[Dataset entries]
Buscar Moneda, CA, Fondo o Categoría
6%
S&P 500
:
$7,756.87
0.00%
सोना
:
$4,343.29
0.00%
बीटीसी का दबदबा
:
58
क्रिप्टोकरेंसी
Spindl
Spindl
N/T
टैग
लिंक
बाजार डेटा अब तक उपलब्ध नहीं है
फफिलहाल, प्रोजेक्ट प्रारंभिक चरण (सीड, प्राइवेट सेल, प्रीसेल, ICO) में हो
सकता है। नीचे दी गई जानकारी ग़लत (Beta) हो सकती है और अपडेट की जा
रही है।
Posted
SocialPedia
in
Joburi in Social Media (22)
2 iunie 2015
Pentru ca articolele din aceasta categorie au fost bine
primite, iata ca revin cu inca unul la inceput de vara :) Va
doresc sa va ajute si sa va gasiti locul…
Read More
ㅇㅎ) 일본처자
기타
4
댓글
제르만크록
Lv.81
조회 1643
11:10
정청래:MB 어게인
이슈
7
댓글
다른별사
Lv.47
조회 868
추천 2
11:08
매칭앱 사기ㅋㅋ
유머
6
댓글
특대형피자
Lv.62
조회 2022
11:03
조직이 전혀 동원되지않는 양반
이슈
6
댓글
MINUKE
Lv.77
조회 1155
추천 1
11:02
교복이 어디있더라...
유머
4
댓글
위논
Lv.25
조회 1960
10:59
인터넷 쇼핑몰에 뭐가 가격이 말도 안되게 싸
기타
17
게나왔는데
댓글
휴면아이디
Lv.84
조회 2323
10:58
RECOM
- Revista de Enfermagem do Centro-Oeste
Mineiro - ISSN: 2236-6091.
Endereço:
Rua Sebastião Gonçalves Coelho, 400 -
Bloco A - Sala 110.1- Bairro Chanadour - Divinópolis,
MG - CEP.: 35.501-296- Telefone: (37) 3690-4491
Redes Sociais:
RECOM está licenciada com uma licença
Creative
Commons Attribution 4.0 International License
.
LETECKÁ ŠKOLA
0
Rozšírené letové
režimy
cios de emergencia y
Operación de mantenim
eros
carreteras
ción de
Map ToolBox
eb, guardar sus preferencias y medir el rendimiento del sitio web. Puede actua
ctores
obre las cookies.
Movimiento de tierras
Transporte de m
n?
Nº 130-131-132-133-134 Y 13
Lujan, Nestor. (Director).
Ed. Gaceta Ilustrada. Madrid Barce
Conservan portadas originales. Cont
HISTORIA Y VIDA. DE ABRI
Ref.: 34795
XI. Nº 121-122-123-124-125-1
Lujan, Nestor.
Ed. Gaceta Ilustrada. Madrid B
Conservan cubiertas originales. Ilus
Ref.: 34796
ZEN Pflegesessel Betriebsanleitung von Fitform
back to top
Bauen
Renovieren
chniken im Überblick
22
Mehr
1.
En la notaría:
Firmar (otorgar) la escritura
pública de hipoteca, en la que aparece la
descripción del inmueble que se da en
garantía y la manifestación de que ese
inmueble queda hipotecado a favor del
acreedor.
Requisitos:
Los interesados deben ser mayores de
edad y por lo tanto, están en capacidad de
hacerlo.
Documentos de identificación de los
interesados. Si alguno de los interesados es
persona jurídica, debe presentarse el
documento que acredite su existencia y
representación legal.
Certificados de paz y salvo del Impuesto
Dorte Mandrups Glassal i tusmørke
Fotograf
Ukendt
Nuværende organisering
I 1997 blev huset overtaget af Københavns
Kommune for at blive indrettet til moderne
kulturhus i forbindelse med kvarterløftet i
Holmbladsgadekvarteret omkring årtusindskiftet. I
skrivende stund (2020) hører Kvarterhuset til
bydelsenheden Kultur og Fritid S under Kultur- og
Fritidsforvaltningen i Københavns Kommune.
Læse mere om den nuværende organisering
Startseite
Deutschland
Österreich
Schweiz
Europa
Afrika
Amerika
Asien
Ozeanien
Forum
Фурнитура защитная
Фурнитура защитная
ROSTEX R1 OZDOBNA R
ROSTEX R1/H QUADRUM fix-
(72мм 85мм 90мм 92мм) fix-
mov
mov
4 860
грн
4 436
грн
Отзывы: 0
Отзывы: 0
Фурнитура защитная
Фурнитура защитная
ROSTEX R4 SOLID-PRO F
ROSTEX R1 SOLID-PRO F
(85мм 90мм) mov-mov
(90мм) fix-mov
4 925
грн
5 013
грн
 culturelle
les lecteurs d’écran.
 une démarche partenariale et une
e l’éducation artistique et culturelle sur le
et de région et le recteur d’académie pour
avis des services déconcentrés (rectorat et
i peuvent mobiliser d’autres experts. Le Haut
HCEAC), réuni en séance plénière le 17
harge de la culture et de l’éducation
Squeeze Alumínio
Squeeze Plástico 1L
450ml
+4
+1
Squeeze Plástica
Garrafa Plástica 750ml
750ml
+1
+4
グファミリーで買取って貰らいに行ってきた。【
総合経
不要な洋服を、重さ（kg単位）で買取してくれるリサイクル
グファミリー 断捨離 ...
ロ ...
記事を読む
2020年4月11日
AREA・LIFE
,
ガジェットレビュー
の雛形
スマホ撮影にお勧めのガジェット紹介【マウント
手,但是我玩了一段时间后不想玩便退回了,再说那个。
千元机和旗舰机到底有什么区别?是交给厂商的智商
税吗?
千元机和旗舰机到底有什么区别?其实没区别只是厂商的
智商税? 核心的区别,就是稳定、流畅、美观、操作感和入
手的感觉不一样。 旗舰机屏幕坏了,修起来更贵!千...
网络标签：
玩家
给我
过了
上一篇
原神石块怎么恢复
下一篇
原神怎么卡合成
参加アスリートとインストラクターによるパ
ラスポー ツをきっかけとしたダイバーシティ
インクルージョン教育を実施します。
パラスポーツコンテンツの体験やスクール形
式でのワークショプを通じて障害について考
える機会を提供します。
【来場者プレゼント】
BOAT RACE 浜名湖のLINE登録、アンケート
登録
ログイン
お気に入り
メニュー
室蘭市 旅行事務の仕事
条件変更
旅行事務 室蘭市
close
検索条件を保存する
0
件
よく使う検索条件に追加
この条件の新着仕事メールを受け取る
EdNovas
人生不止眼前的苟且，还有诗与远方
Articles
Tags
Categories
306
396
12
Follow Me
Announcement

**Work to be completed**
Show every line from the rows above that contains the string "interesados", copying each line unchanged.

**Output for this task**
Los interesados deben ser mayores de
interesados. Si alguno de los interesados es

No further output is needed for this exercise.